Affectionately known by many as “Fult”, Angus Fulton Campbell has been recognized as the most accomplished and complete athlete to come out of the Kings County area during the first decades of the twentieth century – a time that is remembered as the “Golden Age” of Island sport.
Born May 1st, 1892 in Montague, Fulton Campbell became active in track and field as a young teen. He excelled in running, hurdling, broad jumping and high jumping on the local and provincial scenes, and performed at the Caledonia Games in Maritime competition. He lead in all events and was especially brilliant in the high and broad jumps and the 100 yard dash.
Fulton soon joined the famous Abegweit Track and Field Team, and competed in many Maritime meets. In 1914, he easily won the quarter mile race at Halifax competing in the Atlantic Track and Field Championships.
Fulton Campbell won 40 to 50 medals during his days as a competing athlete, many of which are first place medals gained in Maritime competition. One of his greatest prizes was the high jump medal won in 1913 for his jump of 5′ 8 ½”, a rare feat at that time. His most personally satisfying triumph, however, was the day he beat his arch rival and lifelong friend Parker Hooper in the 100 yard dash – a victory that he attributed to strenuous practice at the starting block.
Before reaching his peak as a track and field star, Fulton joined the Canadian Army in 1916, later retiring with the rank of lieutenant. With the army, he was able to continue competing to some extent, not only in track and field, but also in the sport of hockey, where he performed as a very fast and accomplished right winger with his Canadian Army Medical Corp team. The Halifax Chronicle summed up Fulton Campbell’s brilliant performance with the Army Team in Halifax’s 1917 Labour Day sports meet by writing, “The feature of the day was the running of Campbell of the A.M.C. in the sprints in which he carried first prize in all events. His performance of 10.2 in the 100 yard dash is exceptional considering the track which was so soggy. His 22.3 in the furlong and 54.2 in the quarter mile compare favourably with what has been done on the track since the sports’ inception here. He has a nice free and easy style and a stride of exceptional length, and should, on a fast track, make the best of Maritime men travel.”
Following Fulton Campbell’s return home after the war, he played hockey for the Charlottetown Millionaires, winning the Maritime Trophy with them in 1919. Fult then formed the famous Abegweit Hockey Team in 1920, considered to be one of the best amateur teams in Canada from 1920 through 1924. This Abbie Team was travelling to Boston in 1923 and stopped off in Moncton where they lost to the highly rated Toronto Granites in an exhibition game 4-1. The Granites won the Olympic Gold Medal that year. The Abbies were a powerful squad suffering only one loss and a tie in 31 games played in the 1921-22-23 seasons.

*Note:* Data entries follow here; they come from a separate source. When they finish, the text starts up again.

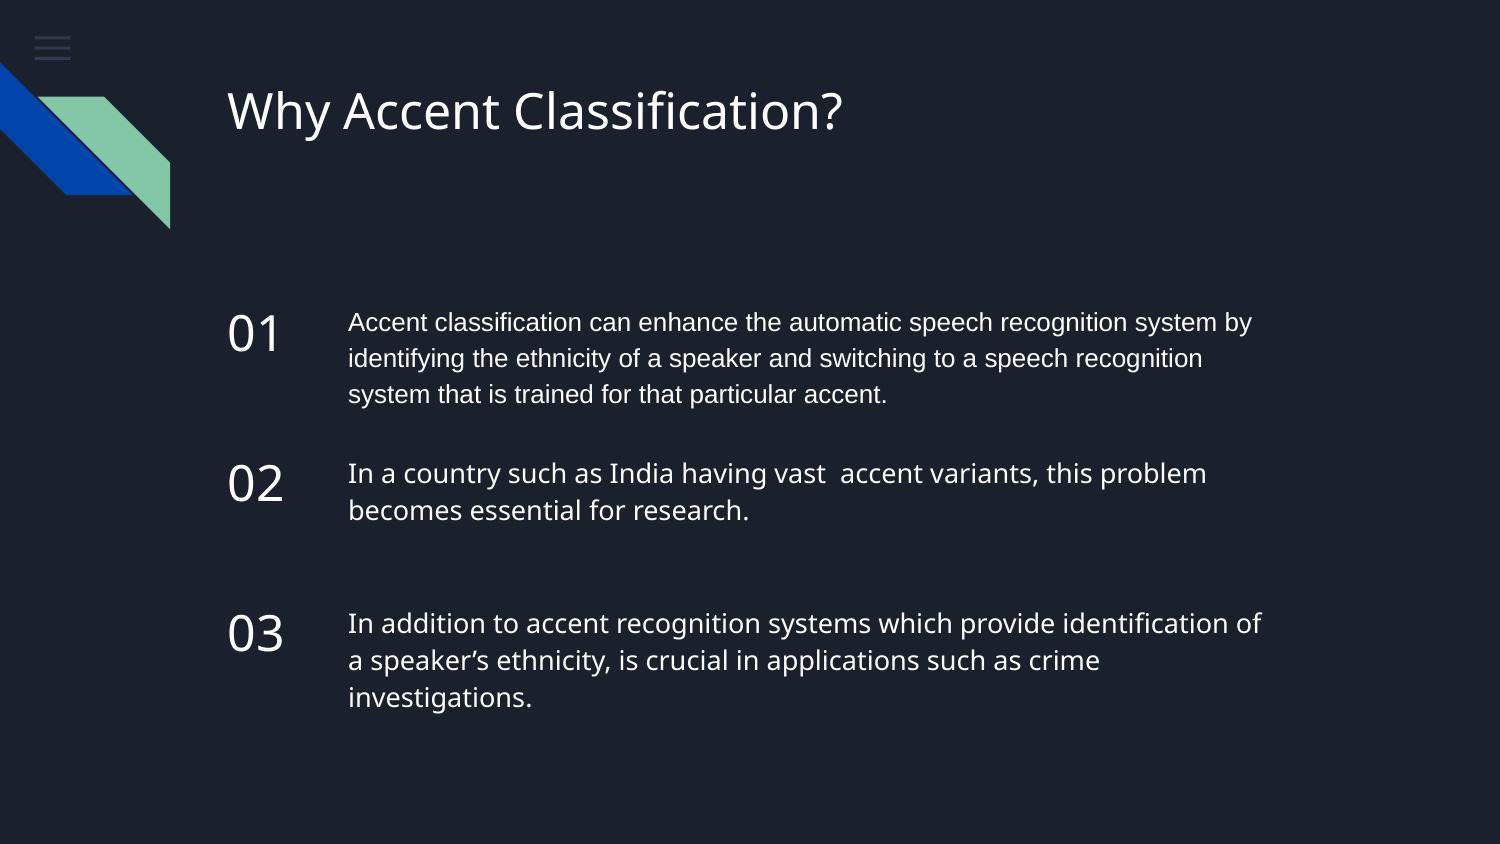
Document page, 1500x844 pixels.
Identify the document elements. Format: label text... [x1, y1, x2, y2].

text_box 03 [212, 586, 333, 719]
text_box 01 [212, 286, 333, 419]
title Why Accent Classification? [212, 64, 1368, 215]
list Accent classification can enhance the automatic speech recognition system by identifying the ethnicity of a speaker and switching to a speech recognition system that is trained for that particular accent. [333, 286, 1298, 419]
text_box 02 [212, 436, 333, 569]
list In addition to accent recognition systems which provide identification of a speaker’s ethnicity, is crucial in applications such as crime investigations. [333, 586, 1298, 719]
list In a country such as India having vast accent variants, this problem becomes essential for research. [333, 436, 1298, 569]
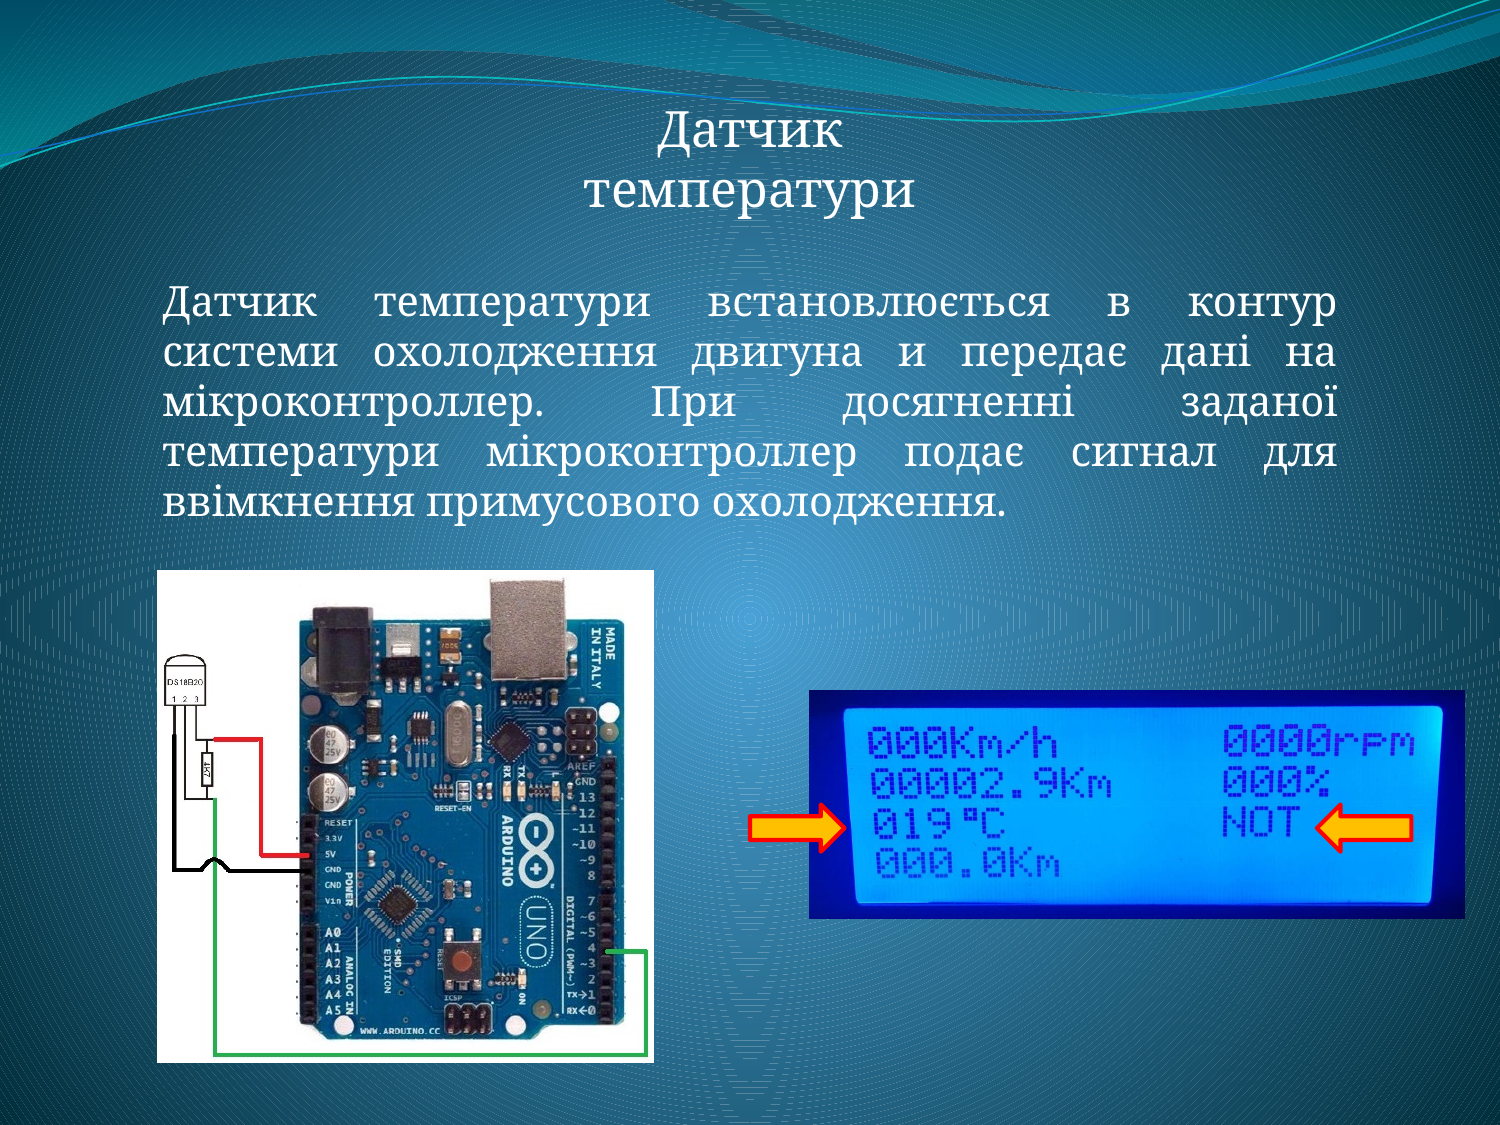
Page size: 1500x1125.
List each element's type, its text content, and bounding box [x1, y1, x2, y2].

picture [156, 570, 654, 1063]
picture [808, 690, 1466, 919]
text_box [747, 814, 801, 843]
text_box Датчик температури встановлюється в контур системи охолодження двигуна и передає дані на мікроконтроллер. При досягненні заданої температури мікроконтроллер подає сигнал для ввімкнення примусового охолодження. [147, 267, 1353, 532]
text_box Датчик температури [475, 89, 1025, 225]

In later years, Fulton Campbell continued to take a vital interest in sports, particularly in coaching, and in the development of the youth in his community. His was a familiar figure on the Brudenell golf course. When inducted into the Prince Edward Island Sports Hall of Fame on July 20, 1975, he was still a keen and astute sportsman, even at the age of 82. He passed away the following year on June 16th.

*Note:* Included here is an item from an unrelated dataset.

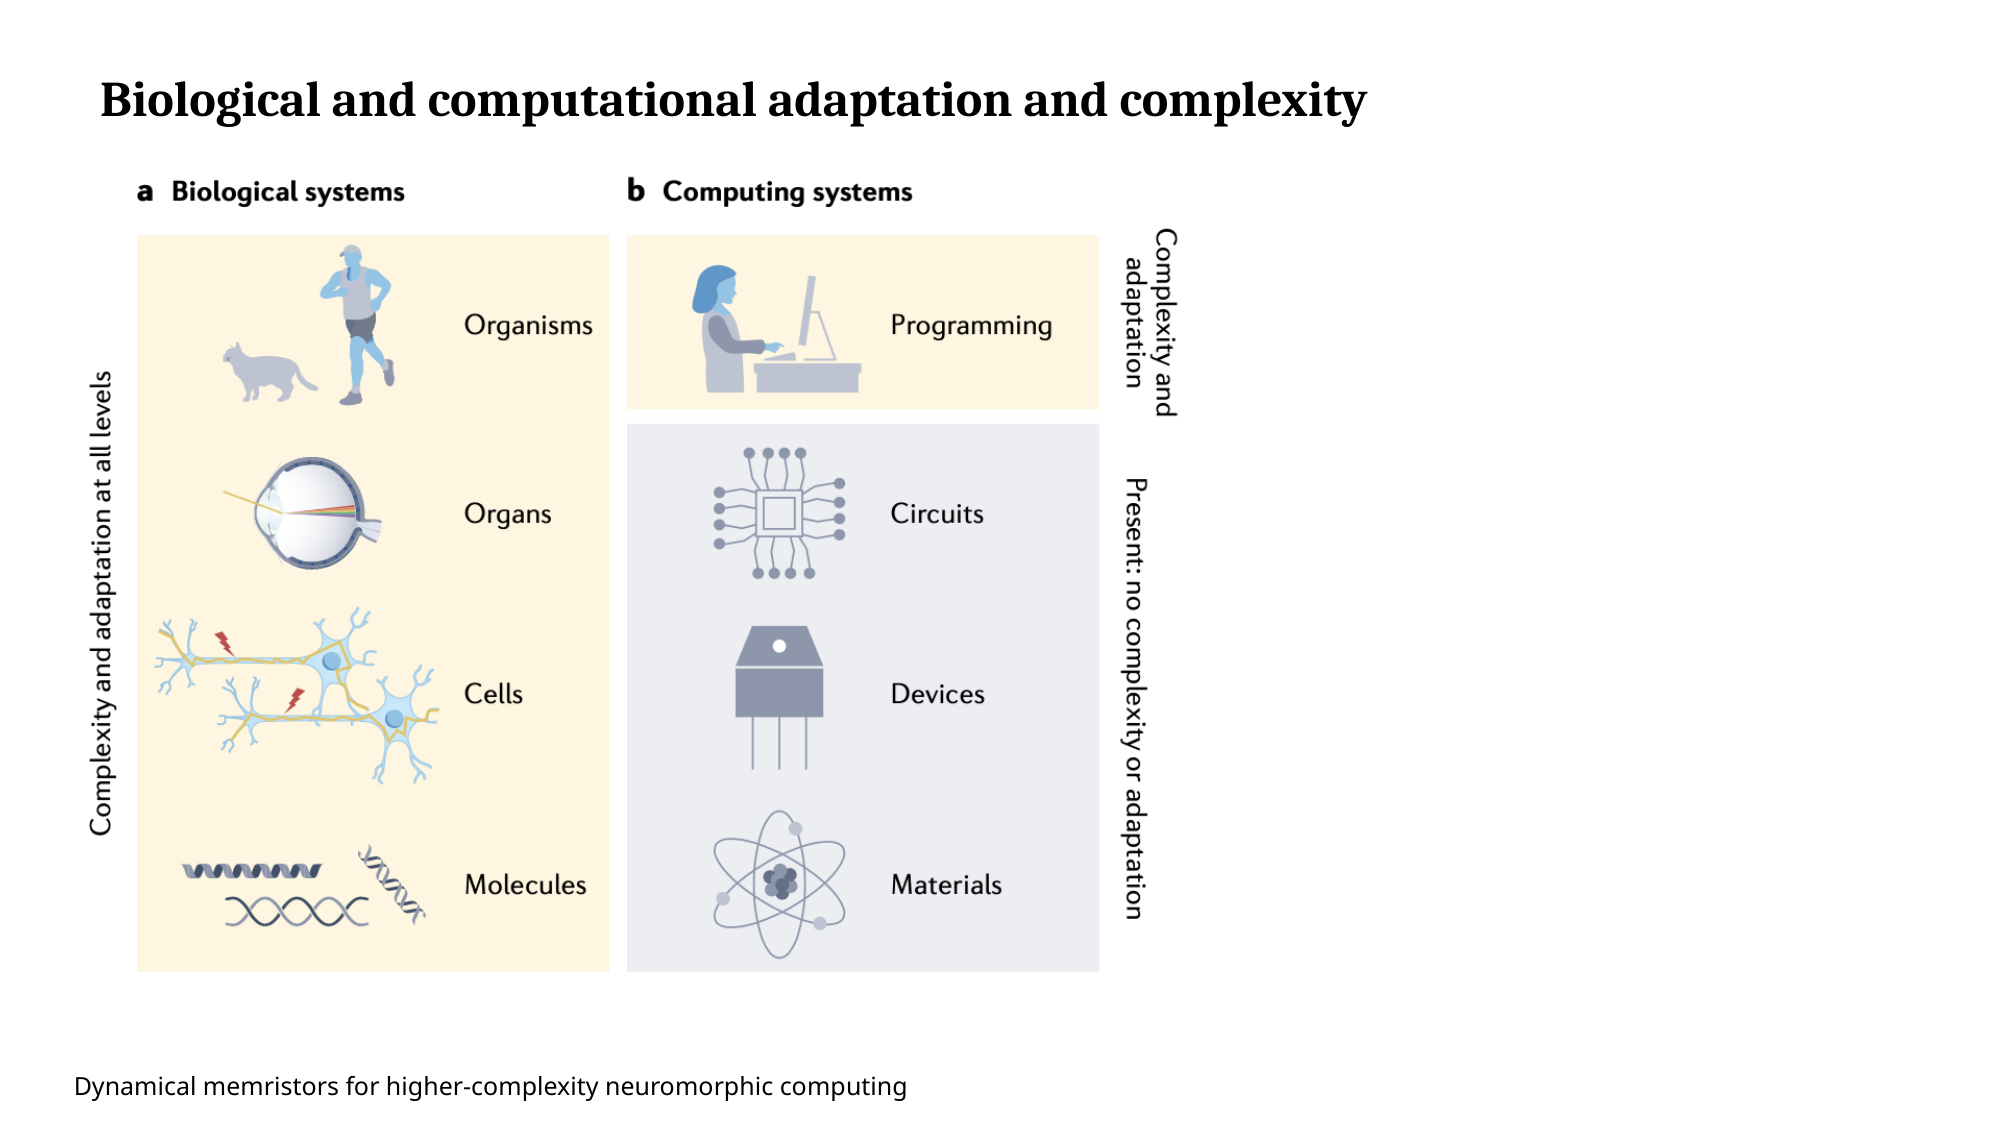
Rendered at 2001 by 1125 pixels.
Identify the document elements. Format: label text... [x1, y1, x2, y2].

picture [38, 134, 1210, 993]
text_box Dynamical memristors for higher-complexity neuromorphic computing [58, 1062, 2000, 1125]
text_box Biological and computational adaptation and complexity [85, 58, 1384, 134]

Starting around 1978, a half marathon race has been held in memory of Fulton each year. Recently, a 5k race has been added as well, in memory of Laura Lee Walsh.The annual Fulton Campbell Half Marathon and Laura Lee Walsh 5K races donate to a memorial bursary in memory of Laura Lee Walsh, and the Special Olympics.
Updated: July 2018
File Contains: Photographs, medals, track shoes, trophies, letters, biography, and news clippings.